+++ ТЕКСТ ДЛЯ РАЗБОРА +++
И то, и другое превратилось скоро для меня в муку, так как и здесь, и там я чувствовал себя, как в тисках. Это относилось, к сожалению, и к урокам музыки, так как сухие задачи по гармонии все больше и больше меня отталкивали, в то время как для себя я продолжал сочинять и исполнять фантазии, сонаты и увертюры. С другой стороны, самолюбие побуждало меня доказать в гимназии, что я многое умею, если только захочу. И когда нам, ученикам пятого класса, было задано сочинить стихотворение, я написал песню в стиле хора древнегреческих трагедий на греческом языке, посвященную последней войне греков за освобождение. Я, конечно, понимаю, что моя греческая поэма имела такое же приблизительно отношение к греческому языку и поэзии, как тогдашние мои сонаты и увертюры – к серьезной, профессиональной музыке. Мою попытку сочли неслыханной дерзостью и презрительно отклонили. С этого момента у меня больше не осталось никаких воспоминаний о гимназии. Дальнейшие занятия в ней были с моей стороны тяжкой жертвой, которую я приносил домашним: тем, что делалось в классе, я совершенно не интересовался, а занимался на уроках исключительно чтением, которым очень увлекался.
+++ ИСХОДНЫЕ ДАННЫЕ +++
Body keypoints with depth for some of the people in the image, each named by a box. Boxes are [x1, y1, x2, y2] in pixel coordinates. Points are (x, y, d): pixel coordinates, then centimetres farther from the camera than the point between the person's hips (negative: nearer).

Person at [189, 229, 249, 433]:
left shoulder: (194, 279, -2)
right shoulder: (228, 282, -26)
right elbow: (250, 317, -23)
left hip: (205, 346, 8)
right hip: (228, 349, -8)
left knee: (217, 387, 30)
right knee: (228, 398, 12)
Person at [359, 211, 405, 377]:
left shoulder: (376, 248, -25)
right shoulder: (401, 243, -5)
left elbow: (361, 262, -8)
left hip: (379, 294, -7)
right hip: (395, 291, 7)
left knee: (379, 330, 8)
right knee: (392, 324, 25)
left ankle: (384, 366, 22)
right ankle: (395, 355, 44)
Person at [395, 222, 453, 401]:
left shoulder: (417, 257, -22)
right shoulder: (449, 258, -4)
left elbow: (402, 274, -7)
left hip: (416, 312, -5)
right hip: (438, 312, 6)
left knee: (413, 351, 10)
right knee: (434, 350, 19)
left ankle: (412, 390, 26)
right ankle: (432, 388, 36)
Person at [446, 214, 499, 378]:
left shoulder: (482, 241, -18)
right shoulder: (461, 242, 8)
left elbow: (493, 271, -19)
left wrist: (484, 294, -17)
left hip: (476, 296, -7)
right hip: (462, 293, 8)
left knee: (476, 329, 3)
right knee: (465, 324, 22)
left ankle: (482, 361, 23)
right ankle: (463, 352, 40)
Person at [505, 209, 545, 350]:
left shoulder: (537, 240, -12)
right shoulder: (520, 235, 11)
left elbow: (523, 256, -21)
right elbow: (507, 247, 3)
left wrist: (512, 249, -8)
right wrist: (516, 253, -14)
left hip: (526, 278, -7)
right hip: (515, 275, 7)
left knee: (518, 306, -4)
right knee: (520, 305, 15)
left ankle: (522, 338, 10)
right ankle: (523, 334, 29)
+++
#### ЗАДАНИЕ:
Что, согласно тексту для разбора выше, написал рассказчик, когда ученикам пятого класса задали сочинить стихотворение?

#### РЕШЕНИЕ:
Песню на греческом языке в стиле хора древнегреческих трагедий, посвященную последней войне греков за освобождение.